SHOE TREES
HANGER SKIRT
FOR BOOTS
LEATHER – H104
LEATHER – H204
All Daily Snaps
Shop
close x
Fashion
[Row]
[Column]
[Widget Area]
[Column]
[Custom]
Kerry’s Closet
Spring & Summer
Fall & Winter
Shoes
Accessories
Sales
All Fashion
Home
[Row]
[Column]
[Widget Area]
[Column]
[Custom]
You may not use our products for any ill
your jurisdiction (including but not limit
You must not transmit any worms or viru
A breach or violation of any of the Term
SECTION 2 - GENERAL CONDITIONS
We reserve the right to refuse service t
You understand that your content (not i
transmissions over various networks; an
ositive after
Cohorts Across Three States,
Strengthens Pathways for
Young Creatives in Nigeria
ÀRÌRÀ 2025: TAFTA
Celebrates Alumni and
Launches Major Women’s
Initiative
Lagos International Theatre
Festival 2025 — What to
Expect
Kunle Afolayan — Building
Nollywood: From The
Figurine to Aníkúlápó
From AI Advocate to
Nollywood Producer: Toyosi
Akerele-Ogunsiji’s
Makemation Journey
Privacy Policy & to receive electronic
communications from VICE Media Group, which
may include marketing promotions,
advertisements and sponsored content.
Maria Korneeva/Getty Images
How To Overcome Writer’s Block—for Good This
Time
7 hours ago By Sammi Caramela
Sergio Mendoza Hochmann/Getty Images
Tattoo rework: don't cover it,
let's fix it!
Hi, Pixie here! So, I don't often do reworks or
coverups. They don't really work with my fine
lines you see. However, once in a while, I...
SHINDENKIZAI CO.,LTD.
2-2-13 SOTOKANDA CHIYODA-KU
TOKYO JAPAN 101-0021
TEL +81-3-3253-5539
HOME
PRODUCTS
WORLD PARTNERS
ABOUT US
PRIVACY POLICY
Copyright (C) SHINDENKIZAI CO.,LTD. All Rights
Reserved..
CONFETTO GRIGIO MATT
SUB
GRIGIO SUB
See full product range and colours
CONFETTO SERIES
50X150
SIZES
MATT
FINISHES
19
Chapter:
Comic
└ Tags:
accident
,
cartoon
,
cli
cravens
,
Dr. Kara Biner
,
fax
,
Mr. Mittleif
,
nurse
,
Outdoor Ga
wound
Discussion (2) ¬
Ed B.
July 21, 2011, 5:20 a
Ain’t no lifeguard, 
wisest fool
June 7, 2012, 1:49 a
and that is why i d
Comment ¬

_WHAT TO DO_
Only the number should be given: how many lines in the entries above contain the string "Nollywood"?

_EXERCISE RESULT_
2